- [How to complete this task] Can you write out every line of the listing below word for word, leaving out the pictures?

Chart-based quiz listing:
****

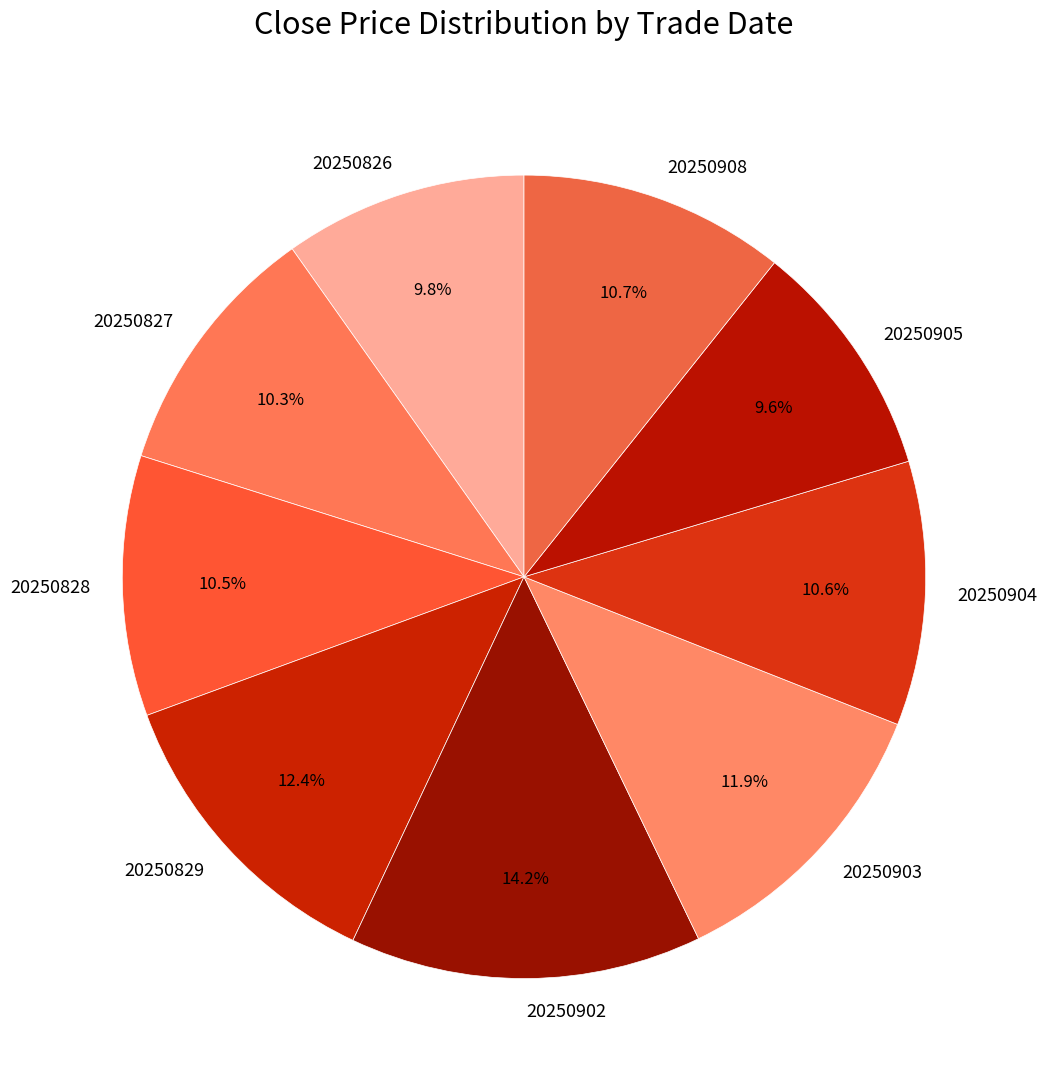

Does any single category account for the majority?

No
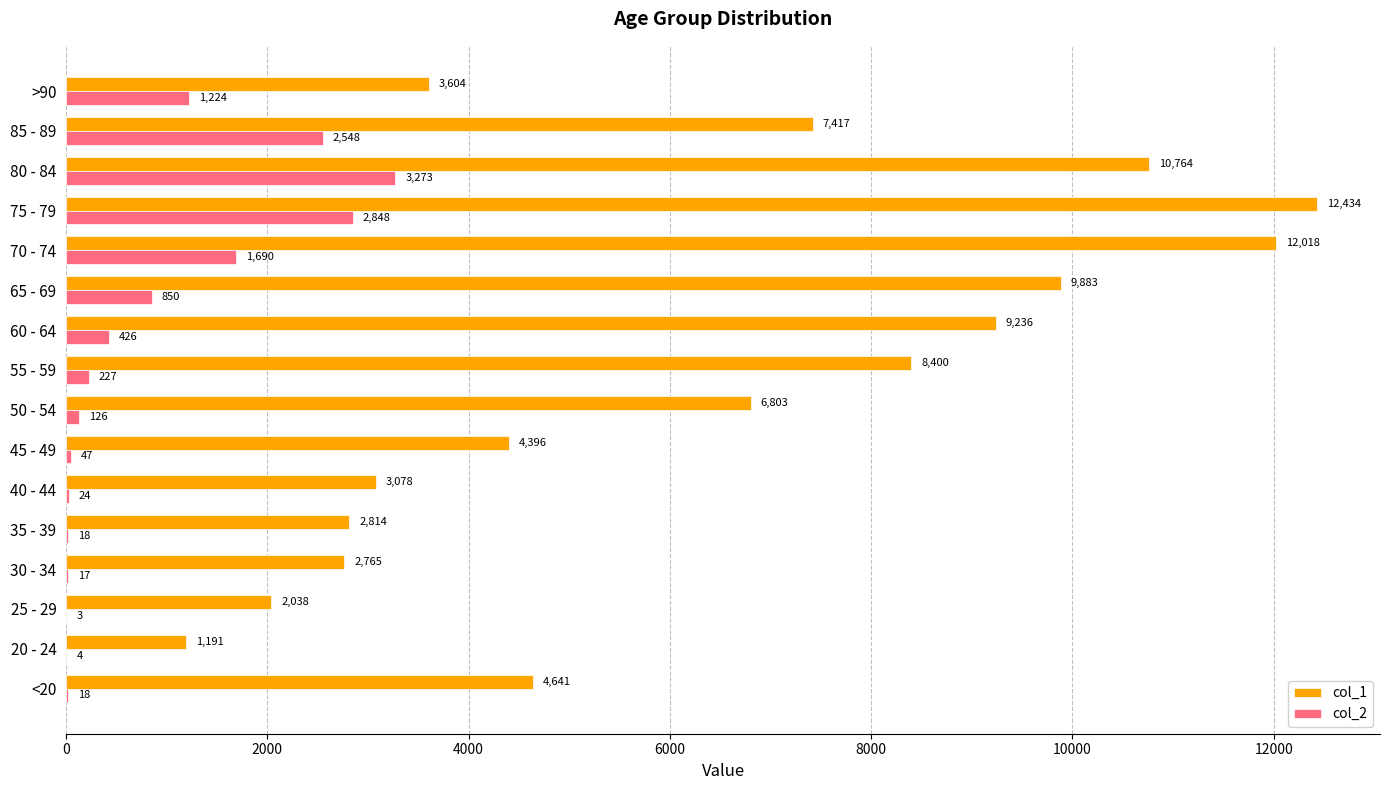

Is the value of col_2 at 35 - 39 greater than the value of col_1 at 55 - 59?

No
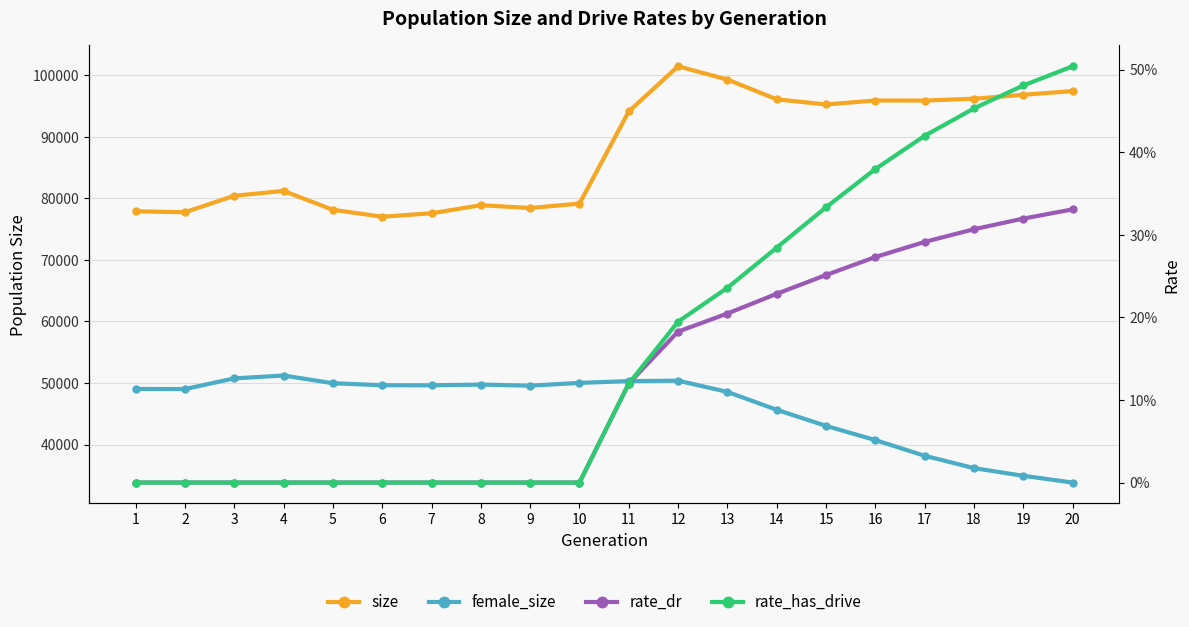

What is the maximum value shown in the chart?

101463.0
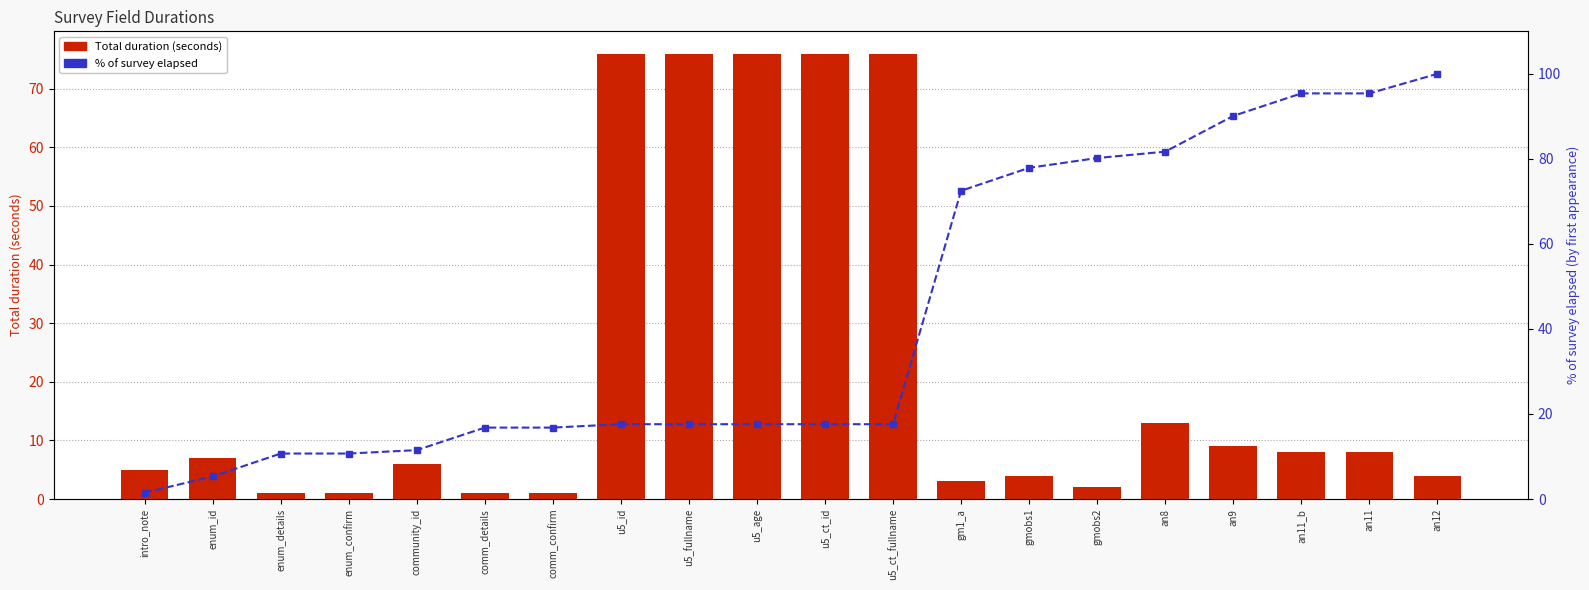

Which series has the widest spread of values?

% of survey elapsed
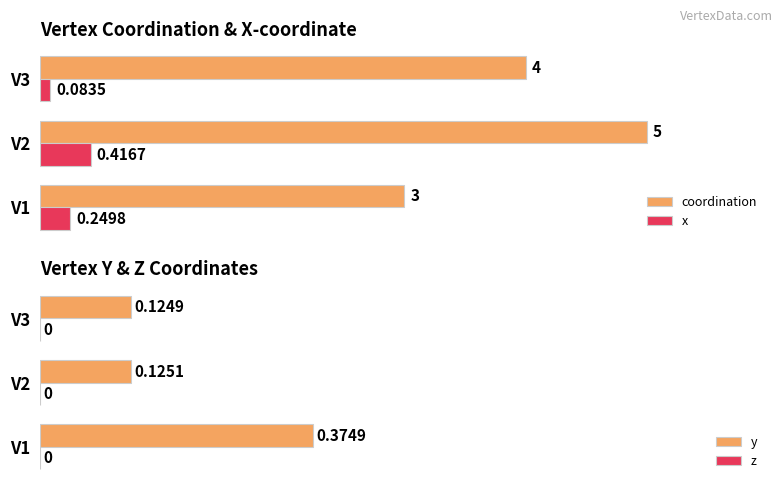

List the labels in order of coordination value, largest first.

V2, V3, V1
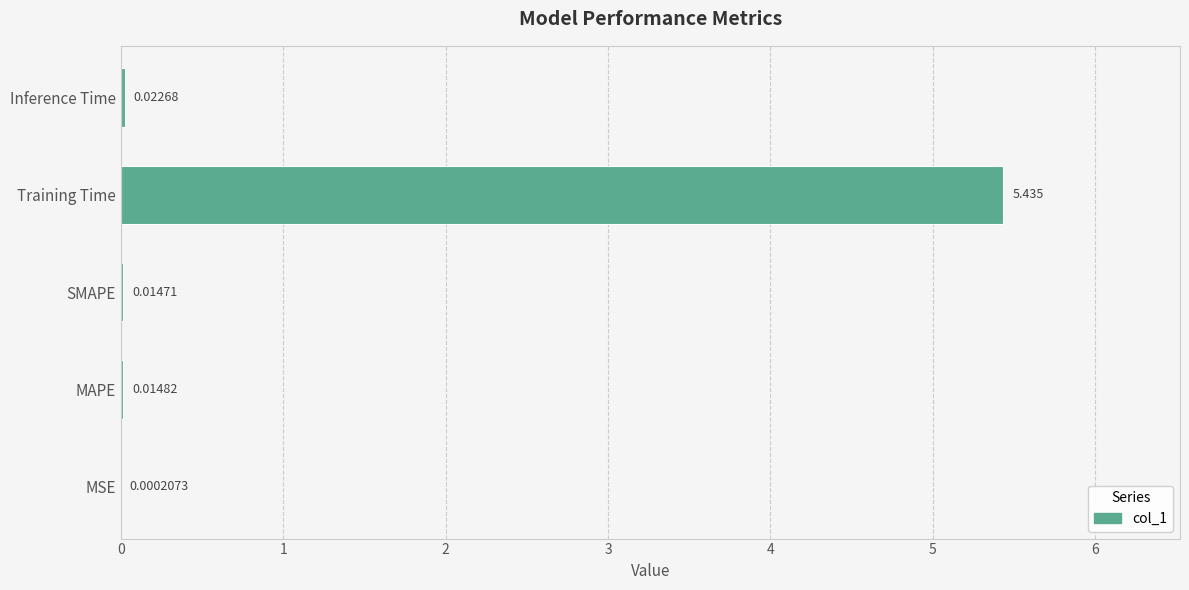

At which category does the chart reach its peak across all series?

Training Time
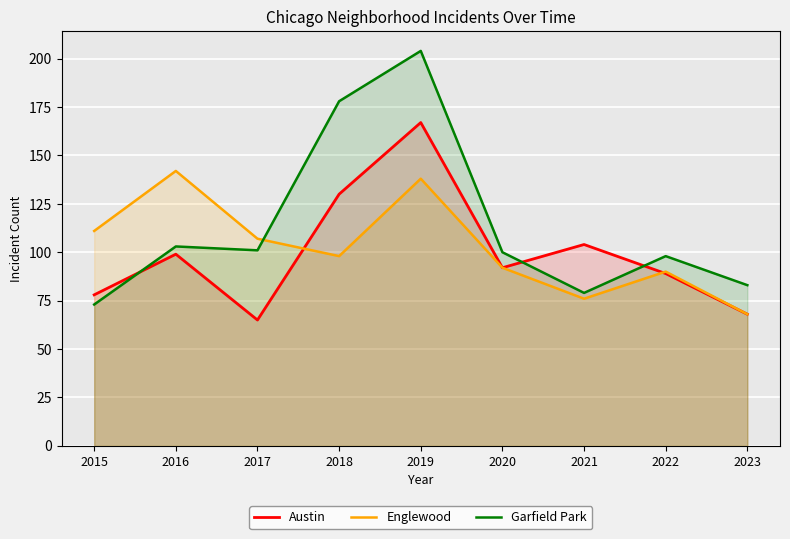

At which category is the sum across all series the highest?

2019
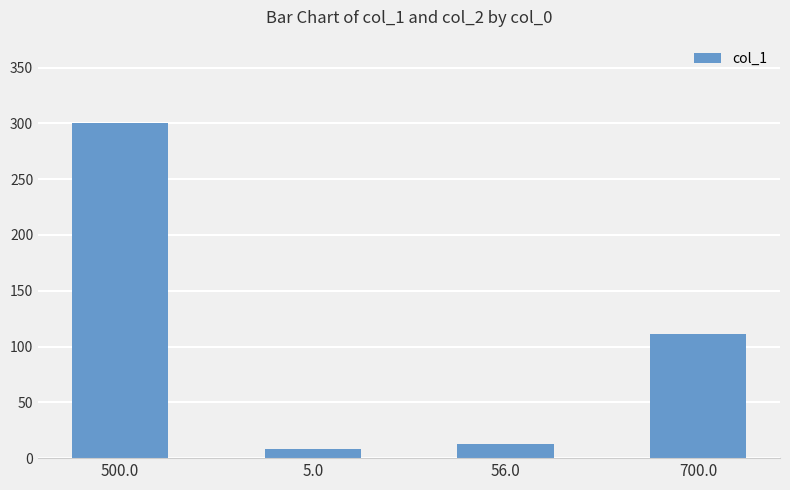

At which label is the value closest to 154?

700.0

****

- [Answer to this task]
Does any single category account for the majority?

No

Is the value of col_2 at 35 - 39 greater than the value of col_1 at 55 - 59?

No

What is the maximum value shown in the chart?

101463.0

Which series has the widest spread of values?

% of survey elapsed

List the labels in order of coordination value, largest first.

V2, V3, V1

At which category does the chart reach its peak across all series?

Training Time

At which category is the sum across all series the highest?

2019

At which label is the value closest to 154?

700.0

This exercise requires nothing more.